▶ _What to work on_
According to the passage on MPLS labels, how many labels per FEC does an upstream LSR that supports Stream Merge need to be sent?

---------- Document section ----------

We propose to support two solutions to this problem. First, MPLS will
contain procedures which allow the use of non-merging LSRs. Second,
MPLS will support procedures which allow certain ATM switches to
function as merging LSRs.

Since MPLS supports both merging and non-merging LSRs, MPLS also
contains procedures to ensure correct interoperation between them.

2.18.3. Labels for Merging and Non-Merging LSRs

An upstream LSR which supports Stream Merge needs to be sent only one
label per FEC. An upstream neighbor which does not support Stream
Merge needs to be sent multiple labels per FEC. However, there is no
way of knowing a priori how many labels it needs. This will depend on
how many LSRs are upstream of it with respect to the FEC in question.

In the MPLS architecture, if a particular upstream neighbor does not
support Stream Merge, it is not sent any labels for a particular FEC
unless it explicitly asks for a label for that FEC. The upstream
neighbor may make multiple such requests, and is given a new label
each time. When a downstream neighbor receives such a request from
upstream, and the downstream neighbor does not itself support Stream
Merge, then it must in turn ask its downstream neighbor for another
label for the FEC in question.

---------- Given information ----------

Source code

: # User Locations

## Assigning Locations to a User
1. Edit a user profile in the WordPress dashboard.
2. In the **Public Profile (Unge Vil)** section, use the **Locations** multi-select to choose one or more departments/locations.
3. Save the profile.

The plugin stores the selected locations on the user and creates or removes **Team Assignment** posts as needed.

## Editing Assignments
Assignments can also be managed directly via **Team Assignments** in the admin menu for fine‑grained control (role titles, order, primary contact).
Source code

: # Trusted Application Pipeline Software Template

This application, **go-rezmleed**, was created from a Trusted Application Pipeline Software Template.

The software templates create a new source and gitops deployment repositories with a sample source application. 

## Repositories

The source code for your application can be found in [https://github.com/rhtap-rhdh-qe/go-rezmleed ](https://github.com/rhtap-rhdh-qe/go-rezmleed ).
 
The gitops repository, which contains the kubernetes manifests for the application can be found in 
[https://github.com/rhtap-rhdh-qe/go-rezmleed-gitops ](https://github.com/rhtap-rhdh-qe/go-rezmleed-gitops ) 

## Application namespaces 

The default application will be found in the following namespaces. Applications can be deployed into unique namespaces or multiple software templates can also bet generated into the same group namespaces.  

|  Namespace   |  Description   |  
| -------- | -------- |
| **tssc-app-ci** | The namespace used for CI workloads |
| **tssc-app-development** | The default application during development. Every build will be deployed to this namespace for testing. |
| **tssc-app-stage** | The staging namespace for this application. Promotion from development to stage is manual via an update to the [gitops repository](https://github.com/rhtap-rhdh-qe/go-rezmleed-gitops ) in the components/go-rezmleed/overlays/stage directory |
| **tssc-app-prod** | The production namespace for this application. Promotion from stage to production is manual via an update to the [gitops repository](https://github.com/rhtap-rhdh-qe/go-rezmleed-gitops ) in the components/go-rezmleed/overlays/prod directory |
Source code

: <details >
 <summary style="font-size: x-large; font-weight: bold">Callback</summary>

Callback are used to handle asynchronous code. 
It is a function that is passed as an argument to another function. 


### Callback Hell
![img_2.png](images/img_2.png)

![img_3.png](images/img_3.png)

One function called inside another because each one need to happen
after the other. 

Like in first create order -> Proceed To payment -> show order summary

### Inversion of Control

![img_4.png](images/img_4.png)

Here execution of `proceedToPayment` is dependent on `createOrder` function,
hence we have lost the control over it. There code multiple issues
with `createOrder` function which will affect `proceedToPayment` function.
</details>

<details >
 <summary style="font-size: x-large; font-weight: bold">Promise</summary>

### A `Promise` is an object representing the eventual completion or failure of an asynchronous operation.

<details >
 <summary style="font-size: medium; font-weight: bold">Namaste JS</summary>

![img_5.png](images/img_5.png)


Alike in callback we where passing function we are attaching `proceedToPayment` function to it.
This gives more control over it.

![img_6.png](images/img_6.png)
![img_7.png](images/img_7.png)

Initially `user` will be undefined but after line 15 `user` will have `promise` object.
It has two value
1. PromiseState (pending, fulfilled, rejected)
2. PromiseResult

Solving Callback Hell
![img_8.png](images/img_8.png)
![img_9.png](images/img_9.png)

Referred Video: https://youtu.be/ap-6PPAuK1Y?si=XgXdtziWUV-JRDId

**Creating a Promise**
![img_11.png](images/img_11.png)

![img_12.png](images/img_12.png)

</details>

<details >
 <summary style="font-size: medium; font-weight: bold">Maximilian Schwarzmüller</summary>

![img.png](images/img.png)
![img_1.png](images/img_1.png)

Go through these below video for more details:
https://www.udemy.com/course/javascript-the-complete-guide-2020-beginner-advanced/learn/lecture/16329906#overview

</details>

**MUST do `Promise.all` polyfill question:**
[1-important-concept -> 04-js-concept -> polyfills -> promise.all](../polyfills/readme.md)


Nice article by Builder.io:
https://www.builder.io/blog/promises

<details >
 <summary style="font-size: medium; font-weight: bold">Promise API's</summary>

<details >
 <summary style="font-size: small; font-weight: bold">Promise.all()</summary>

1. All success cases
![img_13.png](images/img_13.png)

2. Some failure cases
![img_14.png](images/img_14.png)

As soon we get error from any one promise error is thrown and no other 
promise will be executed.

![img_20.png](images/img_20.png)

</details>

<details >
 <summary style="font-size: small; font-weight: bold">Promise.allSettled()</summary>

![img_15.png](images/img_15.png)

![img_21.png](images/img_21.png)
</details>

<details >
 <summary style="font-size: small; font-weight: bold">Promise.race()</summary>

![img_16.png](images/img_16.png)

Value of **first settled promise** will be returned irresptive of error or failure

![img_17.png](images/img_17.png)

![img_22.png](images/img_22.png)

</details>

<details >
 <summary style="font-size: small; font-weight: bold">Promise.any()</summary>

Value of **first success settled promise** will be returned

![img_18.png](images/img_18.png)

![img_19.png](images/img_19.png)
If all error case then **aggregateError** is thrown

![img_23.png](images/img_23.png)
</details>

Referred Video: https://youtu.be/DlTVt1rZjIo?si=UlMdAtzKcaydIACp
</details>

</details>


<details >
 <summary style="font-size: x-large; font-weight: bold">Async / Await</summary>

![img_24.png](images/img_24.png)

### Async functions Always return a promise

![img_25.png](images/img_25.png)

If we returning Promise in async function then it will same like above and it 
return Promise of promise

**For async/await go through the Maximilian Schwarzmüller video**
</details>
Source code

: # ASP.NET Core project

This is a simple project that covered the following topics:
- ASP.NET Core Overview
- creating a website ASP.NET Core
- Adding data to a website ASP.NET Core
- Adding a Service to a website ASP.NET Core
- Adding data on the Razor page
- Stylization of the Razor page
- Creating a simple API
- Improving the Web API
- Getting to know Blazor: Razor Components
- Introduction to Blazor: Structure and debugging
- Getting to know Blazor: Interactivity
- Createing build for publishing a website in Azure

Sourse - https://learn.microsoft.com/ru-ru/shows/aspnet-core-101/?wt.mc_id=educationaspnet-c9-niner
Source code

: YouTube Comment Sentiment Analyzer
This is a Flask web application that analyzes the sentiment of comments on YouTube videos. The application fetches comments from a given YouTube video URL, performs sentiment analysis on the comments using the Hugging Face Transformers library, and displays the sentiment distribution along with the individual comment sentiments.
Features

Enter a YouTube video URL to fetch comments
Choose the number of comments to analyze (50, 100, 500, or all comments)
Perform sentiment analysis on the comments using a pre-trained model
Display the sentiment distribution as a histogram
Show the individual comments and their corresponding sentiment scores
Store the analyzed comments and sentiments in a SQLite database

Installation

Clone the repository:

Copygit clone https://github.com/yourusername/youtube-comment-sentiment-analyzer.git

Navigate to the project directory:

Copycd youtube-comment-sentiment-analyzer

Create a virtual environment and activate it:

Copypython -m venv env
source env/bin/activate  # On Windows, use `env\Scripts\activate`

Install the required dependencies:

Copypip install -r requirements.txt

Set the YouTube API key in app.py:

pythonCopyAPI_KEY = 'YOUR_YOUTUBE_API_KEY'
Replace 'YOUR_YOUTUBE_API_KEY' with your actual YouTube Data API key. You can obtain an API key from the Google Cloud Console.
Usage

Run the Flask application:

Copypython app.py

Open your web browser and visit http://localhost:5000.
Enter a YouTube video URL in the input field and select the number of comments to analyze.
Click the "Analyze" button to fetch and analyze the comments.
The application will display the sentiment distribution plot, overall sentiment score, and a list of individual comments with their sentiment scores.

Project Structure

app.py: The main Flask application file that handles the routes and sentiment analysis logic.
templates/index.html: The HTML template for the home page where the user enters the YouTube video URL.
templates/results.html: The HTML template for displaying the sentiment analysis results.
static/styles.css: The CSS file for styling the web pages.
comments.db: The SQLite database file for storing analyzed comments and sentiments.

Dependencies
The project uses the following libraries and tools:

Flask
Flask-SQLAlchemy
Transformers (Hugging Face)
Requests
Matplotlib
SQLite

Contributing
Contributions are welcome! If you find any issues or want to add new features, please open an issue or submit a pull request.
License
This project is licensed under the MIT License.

----------

▶ _Response box_
Only one label per FEC.